Ingredients for Tarragon Sauce

½ cup dry Vermouth
1 cup chicken broth or stock
1 shallot (finely chopped)
¼ cup heavy cream
½ cup half and half
¼ cup of grainy Dijon mustard
1 TBSP fresh chopped tarragon
1 TBSP fresh chopped thyme
Salt
1 TBSP whole peppercorns

Instructions

In a sauté pan, combine Vermouth, thyme, tarragon, shallot and chicken broth. Cook over medium-high heat until the mixture has been reduced by half. Reduce heat slightly and add the cream, half and half, salt, pepper and mustard. Allow mixture to thicken slightly, reduce heat, and pour over the chicken.

Slice the chicken, spoon sauce over each serving and enjoy your resurrected chicken!

But before you rush out and prepare this chicken, I want you to think seriously about this Eastertide and what it means in your life and in the lives of those whom we love.

Indulge me, then, in a little hypothetical conversation, by which I mean consider asking most Christians to explain the meaning of the Resurrection of our Lord Jesus Christ. You’ll usually get one of two things. Most Christians, especially those with some basic understanding of theology, will say a perfectly accurate theological statement along the lines of ‘Through the resurrection Christ has conquered sin, death and the powers of hell’. A significant number of respondents, however, will basically articulate a get-out-of-hell-free card, and say something like ‘Jesus rose from the dead, and if you believe in Him, too, you can go to heaven for eternity’.

And, yes, both of these are true, that is, they’re both begging to be unpacked and explained. But, dear ones, the Resurrection, the very cornerstone of our faith, is far more than some spiritual way-off-in-the-distance act whereby God in Jesus has overcome death and sin, though He certainly did so. And it is most assuredly not first and foremost a tool through which we escape some morbid version of eternal punishment. No, the resurrection is infinitely richer, infinitely greater than all theological constructs and would-be-methods for escaping eternal damnation.

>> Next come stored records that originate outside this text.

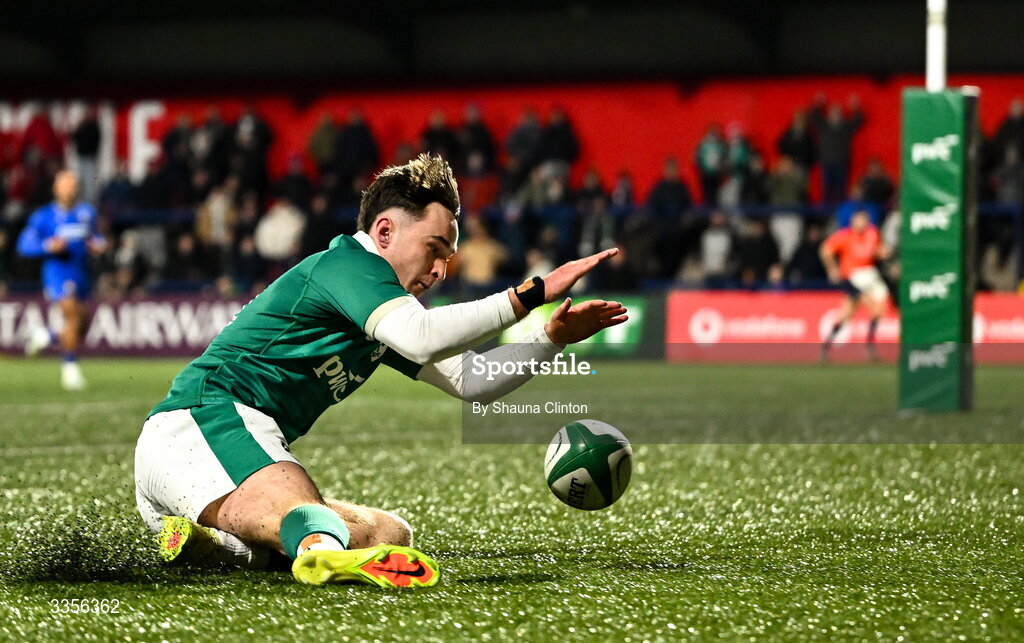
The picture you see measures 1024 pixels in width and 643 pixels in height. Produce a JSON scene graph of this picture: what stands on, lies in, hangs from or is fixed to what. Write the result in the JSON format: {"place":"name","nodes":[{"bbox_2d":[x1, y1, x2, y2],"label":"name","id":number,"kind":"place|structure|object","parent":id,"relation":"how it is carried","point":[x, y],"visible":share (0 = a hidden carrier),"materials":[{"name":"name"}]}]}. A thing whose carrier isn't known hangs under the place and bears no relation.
{"place":"outdoors","nodes":[
{"label":"outdoors","id":0,"kind":"place"},
{"bbox_2d":[0,73,1022,196],"label":"red wall","id":1,"kind":"structure","parent":0,"point":[644,161],"materials":[{"name":"red"}]},
{"bbox_2d":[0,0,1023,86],"label":"stadium roof","id":2,"kind":"structure","parent":0,"point":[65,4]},
{"bbox_2d":[1,358,1023,642],"label":"football pitch","id":3,"kind":"structure","parent":0,"point":[287,587],"materials":[{"name":"green plant"}]},
{"bbox_2d":[16,169,109,392],"label":"man","id":4,"kind":"object","parent":3,"relation":"on","point":[71,194],"visible":0.95},
{"bbox_2d":[0,294,256,356],"label":"advertising board","id":5,"kind":"object","parent":3,"relation":"on","point":[125,303],"visible":0.56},
{"bbox_2d":[134,154,635,587],"label":"man","id":6,"kind":"object","parent":3,"relation":"on","point":[383,258],"visible":0.95},
{"bbox_2d":[495,295,658,359],"label":"advertising board","id":7,"kind":"object","parent":3,"relation":"on","point":[638,311],"visible":0.45,"materials":[{"name":"green"}]},
{"bbox_2d":[544,418,632,510],"label":"rugby ball","id":8,"kind":"object","parent":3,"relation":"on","point":[611,454],"visible":0.98,"materials":[{"name":"white rubber"}]},
{"bbox_2d":[664,288,1022,362],"label":"advertising board","id":9,"kind":"object","parent":3,"relation":"on","point":[726,303],"visible":0.67,"materials":[{"name":"red"}]},
{"bbox_2d":[818,205,891,360],"label":"man","id":10,"kind":"object","parent":3,"relation":"on","point":[863,229],"visible":0.92},
{"bbox_2d":[925,0,947,90],"label":"goal post","id":11,"kind":"object","parent":3,"relation":"on","point":[935,57],"visible":0.44,"materials":[{"name":"white metal"}]},
{"bbox_2d":[898,88,974,411],"label":"pad","id":12,"kind":"object","parent":11,"relation":"attached to","point":[939,126],"visible":0.9,"materials":[{"name":"green fabric"}]},
{"label":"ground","id":13,"kind":"structure","parent":0},
{"bbox_2d":[0,70,1023,296],"label":"grandstand","id":14,"kind":"object","parent":13,"relation":"on","point":[861,165],"visible":0.5,"materials":[{"name":"red"}]},
{"bbox_2d":[11,106,65,200],"label":"person","id":15,"kind":"object","parent":14,"relation":"on","point":[49,131],"visible":0.72},
{"bbox_2d":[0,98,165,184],"label":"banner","id":16,"kind":"object","parent":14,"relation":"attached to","point":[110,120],"visible":0.63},
{"bbox_2d":[69,104,101,198],"label":"person","id":17,"kind":"object","parent":14,"relation":"on","point":[92,133],"visible":0.77},
{"bbox_2d":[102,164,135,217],"label":"person","id":18,"kind":"object","parent":14,"relation":"on","point":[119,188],"visible":0.74},
{"bbox_2d":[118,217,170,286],"label":"person","id":19,"kind":"object","parent":14,"relation":"on","point":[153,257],"visible":0.8},
{"bbox_2d":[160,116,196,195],"label":"person","id":20,"kind":"object","parent":14,"relation":"on","point":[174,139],"visible":0.75},
{"bbox_2d":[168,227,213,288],"label":"person","id":21,"kind":"object","parent":14,"relation":"on","point":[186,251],"visible":0.81},
{"bbox_2d":[196,107,236,186],"label":"person","id":22,"kind":"object","parent":14,"relation":"on","point":[215,133],"visible":0.7},
{"bbox_2d":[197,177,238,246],"label":"person","id":23,"kind":"object","parent":14,"relation":"on","point":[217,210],"visible":0.82},
{"bbox_2d":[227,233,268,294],"label":"person","id":24,"kind":"object","parent":14,"relation":"on","point":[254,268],"visible":0.73},
{"bbox_2d":[232,105,272,196],"label":"person","id":25,"kind":"object","parent":14,"relation":"on","point":[260,131],"visible":0.85},
{"bbox_2d":[255,196,305,262],"label":"person","id":26,"kind":"object","parent":14,"relation":"on","point":[272,231],"visible":0.75},
{"bbox_2d":[274,157,314,211],"label":"person","id":27,"kind":"object","parent":14,"relation":"on","point":[293,184],"visible":0.76},
{"bbox_2d":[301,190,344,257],"label":"person","id":28,"kind":"object","parent":14,"relation":"on","point":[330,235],"visible":0.7},
{"bbox_2d":[308,113,339,184],"label":"person","id":29,"kind":"object","parent":14,"relation":"on","point":[324,133],"visible":0.77},
{"bbox_2d":[336,110,378,187],"label":"person","id":30,"kind":"object","parent":14,"relation":"on","point":[365,145],"visible":0.79},
{"bbox_2d":[421,112,457,169],"label":"person","id":31,"kind":"object","parent":14,"relation":"on","point":[430,135],"visible":0.67},
{"bbox_2d":[456,105,497,179],"label":"person","id":32,"kind":"object","parent":14,"relation":"on","point":[478,131],"visible":0.81},
{"bbox_2d":[450,214,508,286],"label":"person","id":33,"kind":"object","parent":14,"relation":"on","point":[484,249],"visible":0.8},
{"bbox_2d":[504,110,542,183],"label":"person","id":34,"kind":"object","parent":14,"relation":"on","point":[517,133],"visible":0.83},
{"bbox_2d":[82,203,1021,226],"label":"railing","id":35,"kind":"object","parent":14,"relation":"attached to","point":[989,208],"visible":0.36,"materials":[{"name":"blue metal"}]},
{"bbox_2d":[539,108,579,187],"label":"person","id":36,"kind":"object","parent":14,"relation":"on","point":[574,153],"visible":0.75},
{"bbox_2d":[574,168,615,258],"label":"person","id":37,"kind":"object","parent":14,"relation":"on","point":[595,212],"visible":0.85},
{"bbox_2d":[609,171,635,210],"label":"person","id":38,"kind":"object","parent":14,"relation":"on","point":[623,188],"visible":0.71},
{"bbox_2d":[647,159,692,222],"label":"person","id":39,"kind":"object","parent":14,"relation":"on","point":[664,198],"visible":0.75},
{"bbox_2d":[695,124,728,207],"label":"person","id":40,"kind":"object","parent":14,"relation":"on","point":[708,147],"visible":0.86},
{"bbox_2d":[697,208,734,282],"label":"person","id":41,"kind":"object","parent":14,"relation":"on","point":[708,251],"visible":0.91},
{"bbox_2d":[721,125,757,205],"label":"person","id":42,"kind":"object","parent":14,"relation":"on","point":[740,153],"visible":0.84},
{"bbox_2d":[734,216,778,285],"label":"person","id":43,"kind":"object","parent":14,"relation":"on","point":[759,253],"visible":0.87},
{"bbox_2d":[765,153,808,266],"label":"person","id":44,"kind":"object","parent":14,"relation":"on","point":[792,221],"visible":0.83},
{"bbox_2d":[776,107,816,199],"label":"person","id":45,"kind":"object","parent":14,"relation":"on","point":[790,135],"visible":0.82},
{"bbox_2d":[785,221,825,285],"label":"person","id":46,"kind":"object","parent":14,"relation":"on","point":[802,257],"visible":0.73},
{"bbox_2d":[815,97,865,205],"label":"person","id":47,"kind":"object","parent":14,"relation":"on","point":[835,143],"visible":0.93},
{"bbox_2d":[855,159,894,209],"label":"person","id":48,"kind":"object","parent":14,"relation":"on","point":[880,184],"visible":0.72},
{"bbox_2d":[988,100,1023,205],"label":"person","id":49,"kind":"object","parent":14,"relation":"on","point":[1007,133],"visible":0.83}
]}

If you’re reading this and thinking I’m saying Christ’s resurrection offers something besides good theology and soul insurance, I am. In fact, I am completely convinced the resurrection means something more even than the bodily raising of our Saviour from His three-day prison, though it is an historical fact, without which, as St. Paul makes clear, ‘we are of all people most to be pitied’.

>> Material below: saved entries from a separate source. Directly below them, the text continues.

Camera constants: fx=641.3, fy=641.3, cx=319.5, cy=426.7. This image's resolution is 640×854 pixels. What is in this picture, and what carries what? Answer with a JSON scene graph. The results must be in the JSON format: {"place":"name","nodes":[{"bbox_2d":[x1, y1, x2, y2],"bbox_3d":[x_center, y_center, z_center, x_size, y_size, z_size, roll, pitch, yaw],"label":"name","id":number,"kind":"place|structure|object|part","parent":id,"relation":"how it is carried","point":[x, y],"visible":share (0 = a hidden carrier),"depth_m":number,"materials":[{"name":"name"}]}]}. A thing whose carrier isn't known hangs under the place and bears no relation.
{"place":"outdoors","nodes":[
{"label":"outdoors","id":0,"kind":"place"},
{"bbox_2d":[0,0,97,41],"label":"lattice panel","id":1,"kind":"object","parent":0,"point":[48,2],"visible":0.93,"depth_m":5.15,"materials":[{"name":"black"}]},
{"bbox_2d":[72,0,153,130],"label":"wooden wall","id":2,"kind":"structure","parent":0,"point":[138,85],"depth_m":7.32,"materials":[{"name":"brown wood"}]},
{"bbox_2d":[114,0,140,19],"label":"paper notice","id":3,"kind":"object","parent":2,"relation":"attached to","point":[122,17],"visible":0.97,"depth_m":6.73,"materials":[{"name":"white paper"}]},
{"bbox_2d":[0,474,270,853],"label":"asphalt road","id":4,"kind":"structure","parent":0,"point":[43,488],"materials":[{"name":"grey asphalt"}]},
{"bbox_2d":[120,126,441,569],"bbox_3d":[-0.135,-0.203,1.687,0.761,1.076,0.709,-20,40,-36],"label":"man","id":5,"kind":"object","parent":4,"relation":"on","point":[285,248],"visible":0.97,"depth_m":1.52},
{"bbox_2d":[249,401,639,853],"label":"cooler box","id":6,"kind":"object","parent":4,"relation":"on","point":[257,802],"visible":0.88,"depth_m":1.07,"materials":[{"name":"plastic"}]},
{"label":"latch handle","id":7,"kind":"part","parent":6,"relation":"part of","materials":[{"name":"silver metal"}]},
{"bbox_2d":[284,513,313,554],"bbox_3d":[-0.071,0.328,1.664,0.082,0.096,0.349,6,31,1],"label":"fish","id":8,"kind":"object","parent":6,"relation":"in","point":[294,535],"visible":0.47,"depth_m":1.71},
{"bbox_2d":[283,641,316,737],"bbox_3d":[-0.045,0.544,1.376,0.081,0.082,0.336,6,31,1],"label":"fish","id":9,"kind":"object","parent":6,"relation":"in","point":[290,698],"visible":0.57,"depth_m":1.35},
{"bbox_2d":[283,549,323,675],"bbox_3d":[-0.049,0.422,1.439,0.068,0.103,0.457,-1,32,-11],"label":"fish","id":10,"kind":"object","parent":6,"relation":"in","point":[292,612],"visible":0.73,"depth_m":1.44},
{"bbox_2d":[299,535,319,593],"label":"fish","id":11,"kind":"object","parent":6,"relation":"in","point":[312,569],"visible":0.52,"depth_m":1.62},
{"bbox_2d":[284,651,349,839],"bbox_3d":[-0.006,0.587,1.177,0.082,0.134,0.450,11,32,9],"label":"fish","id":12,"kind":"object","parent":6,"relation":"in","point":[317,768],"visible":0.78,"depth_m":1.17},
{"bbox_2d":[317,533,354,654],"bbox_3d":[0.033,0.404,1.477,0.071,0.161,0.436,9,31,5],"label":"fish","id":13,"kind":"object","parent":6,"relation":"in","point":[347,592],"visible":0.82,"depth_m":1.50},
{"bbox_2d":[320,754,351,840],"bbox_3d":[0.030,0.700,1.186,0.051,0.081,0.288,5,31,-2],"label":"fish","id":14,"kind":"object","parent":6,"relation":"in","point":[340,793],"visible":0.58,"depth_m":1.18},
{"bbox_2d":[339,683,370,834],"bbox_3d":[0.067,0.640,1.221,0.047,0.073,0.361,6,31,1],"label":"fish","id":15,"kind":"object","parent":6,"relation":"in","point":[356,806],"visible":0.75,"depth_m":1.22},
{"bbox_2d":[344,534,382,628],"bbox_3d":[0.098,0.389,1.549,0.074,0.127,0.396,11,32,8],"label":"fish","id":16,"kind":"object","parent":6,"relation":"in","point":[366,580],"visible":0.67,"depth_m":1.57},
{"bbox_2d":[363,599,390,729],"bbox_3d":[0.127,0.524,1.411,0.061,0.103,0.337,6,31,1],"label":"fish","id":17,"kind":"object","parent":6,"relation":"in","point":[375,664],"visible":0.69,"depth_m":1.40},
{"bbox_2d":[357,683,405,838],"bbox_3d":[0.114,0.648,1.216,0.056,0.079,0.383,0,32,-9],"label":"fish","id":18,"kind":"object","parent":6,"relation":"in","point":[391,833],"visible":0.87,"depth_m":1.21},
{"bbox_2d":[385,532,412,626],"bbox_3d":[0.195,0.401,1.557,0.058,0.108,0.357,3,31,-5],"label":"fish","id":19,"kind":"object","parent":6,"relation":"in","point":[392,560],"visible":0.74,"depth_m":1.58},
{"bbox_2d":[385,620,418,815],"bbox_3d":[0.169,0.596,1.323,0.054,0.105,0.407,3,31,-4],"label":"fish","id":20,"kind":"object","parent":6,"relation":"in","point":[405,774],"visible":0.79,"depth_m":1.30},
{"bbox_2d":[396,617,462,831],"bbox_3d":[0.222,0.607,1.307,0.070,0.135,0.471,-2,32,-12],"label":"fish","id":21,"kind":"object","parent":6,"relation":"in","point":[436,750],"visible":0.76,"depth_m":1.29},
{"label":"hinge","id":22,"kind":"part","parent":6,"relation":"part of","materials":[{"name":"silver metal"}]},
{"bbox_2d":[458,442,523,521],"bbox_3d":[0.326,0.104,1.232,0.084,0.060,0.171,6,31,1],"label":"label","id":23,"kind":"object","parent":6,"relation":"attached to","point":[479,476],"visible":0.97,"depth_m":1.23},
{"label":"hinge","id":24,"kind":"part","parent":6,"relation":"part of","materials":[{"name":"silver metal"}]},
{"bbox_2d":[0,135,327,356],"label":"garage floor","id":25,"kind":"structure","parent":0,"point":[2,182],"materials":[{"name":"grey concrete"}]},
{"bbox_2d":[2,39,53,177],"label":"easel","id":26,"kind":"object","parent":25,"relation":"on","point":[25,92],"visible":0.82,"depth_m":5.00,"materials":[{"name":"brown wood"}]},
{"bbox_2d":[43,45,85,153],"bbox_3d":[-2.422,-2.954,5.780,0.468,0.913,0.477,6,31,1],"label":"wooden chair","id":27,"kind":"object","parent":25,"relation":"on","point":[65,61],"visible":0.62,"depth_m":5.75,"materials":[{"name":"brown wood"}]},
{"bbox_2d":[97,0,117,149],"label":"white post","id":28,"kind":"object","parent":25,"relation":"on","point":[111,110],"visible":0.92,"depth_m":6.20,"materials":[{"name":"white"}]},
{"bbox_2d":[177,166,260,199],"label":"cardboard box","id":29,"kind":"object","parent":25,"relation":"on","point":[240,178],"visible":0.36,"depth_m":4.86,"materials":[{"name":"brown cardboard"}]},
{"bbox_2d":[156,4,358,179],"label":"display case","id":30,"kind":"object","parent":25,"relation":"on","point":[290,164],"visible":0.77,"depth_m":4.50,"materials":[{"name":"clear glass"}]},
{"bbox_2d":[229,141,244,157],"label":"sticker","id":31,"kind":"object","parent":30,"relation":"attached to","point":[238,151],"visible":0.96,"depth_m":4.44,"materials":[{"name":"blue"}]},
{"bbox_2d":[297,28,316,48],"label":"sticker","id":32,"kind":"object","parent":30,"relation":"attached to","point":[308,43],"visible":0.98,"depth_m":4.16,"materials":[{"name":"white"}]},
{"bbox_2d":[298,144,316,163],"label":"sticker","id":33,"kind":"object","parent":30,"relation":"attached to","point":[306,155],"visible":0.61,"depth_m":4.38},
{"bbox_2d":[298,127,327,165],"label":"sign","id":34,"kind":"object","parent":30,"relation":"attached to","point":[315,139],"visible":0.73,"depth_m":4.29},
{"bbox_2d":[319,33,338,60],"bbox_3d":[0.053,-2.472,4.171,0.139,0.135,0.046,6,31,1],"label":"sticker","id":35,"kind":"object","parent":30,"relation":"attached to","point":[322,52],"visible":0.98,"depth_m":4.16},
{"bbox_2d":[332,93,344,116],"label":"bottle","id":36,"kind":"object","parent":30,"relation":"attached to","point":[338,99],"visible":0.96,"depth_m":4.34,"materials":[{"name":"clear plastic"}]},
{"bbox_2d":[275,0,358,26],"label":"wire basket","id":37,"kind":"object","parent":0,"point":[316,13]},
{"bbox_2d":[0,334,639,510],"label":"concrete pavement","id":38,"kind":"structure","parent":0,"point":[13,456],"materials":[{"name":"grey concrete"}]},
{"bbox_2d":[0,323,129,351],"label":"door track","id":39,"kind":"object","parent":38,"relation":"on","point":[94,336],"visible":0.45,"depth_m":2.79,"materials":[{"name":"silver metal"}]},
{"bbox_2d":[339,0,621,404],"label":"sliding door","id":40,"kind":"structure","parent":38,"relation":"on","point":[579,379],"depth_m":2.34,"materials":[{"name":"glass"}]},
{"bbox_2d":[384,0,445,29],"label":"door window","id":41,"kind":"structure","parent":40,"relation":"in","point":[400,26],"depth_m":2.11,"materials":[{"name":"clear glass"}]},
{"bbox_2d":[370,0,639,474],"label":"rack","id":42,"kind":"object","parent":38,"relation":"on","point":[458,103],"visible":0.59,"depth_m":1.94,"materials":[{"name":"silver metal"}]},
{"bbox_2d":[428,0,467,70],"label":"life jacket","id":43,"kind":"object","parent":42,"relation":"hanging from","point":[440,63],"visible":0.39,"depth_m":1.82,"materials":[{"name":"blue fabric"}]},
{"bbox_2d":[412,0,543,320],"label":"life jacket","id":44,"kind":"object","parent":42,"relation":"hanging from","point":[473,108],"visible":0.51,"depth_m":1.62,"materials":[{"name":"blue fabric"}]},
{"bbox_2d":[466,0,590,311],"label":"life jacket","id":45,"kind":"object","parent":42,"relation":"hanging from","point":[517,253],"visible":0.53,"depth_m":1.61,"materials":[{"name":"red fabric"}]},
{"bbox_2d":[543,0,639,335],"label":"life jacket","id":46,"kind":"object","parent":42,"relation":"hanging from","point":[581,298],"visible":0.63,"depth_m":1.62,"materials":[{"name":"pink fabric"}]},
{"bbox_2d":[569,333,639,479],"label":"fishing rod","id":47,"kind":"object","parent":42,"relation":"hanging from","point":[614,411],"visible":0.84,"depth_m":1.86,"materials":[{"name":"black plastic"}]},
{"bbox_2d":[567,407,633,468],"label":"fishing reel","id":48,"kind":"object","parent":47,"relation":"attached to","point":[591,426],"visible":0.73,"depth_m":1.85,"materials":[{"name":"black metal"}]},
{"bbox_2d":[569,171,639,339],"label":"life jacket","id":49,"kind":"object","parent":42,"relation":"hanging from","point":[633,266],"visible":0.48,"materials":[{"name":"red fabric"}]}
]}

I’ll push this even further: I am absolutely convinced the resurrection of Jesus from the dead has as much to do with the ‘now’ as it does the future, the afterlife. And could there be any sweeter news in a sinner’s ear? All I’m saying is that the resurrection as a reality and all of what it means didn’t end on Easter morn; it only began.

The Scriptures and the Sacred Tradition of the Church are clear that Christ’s resurrection, like His Incarnation, interrupts all of time, that is, its power and radiance imitate out from the source, reaching backwards, forwards, and placing itself squarely in our midst right now, that is, today. In street talk, the resurrection means everything right now – this very second!

This, beloved, is why Easter is not just one day. ‘The essential theme of Easter cannot be communicated in a day; it takes a season’, the late Robert Webber reminds us. Indeed, the Sunday of all Sundays, Easter Day, gives way to the whole of Easter, the entirety of the resurrected life.

Eastertide, then, is the season of new birth sine qua non. This is the message of all the gospels, all the Scriptures, all the Fathers, the entire witness of Sacred Tradition: that through the resurrection of Christ we are given new life, new joy, unending power to serve our Father in heaven and the pledge of eternal life. The Epistle of St. Peter puts it this way:

Blessed be the God and Father of our Lord Jesus Christ! By his great mercy he has given us a new birth into a living hope through the resurrection of Jesus Christ from the dead, and into an inheritance that is imperishable, undefiled, and unfading (1 Peter 1:3).

So this Eastertide, dear ones, consider the fullness of the Resurrection – what it means as a true historical fact, what it means in the afterlife, and, above all, what it means in our lives right now. I want it all; do you?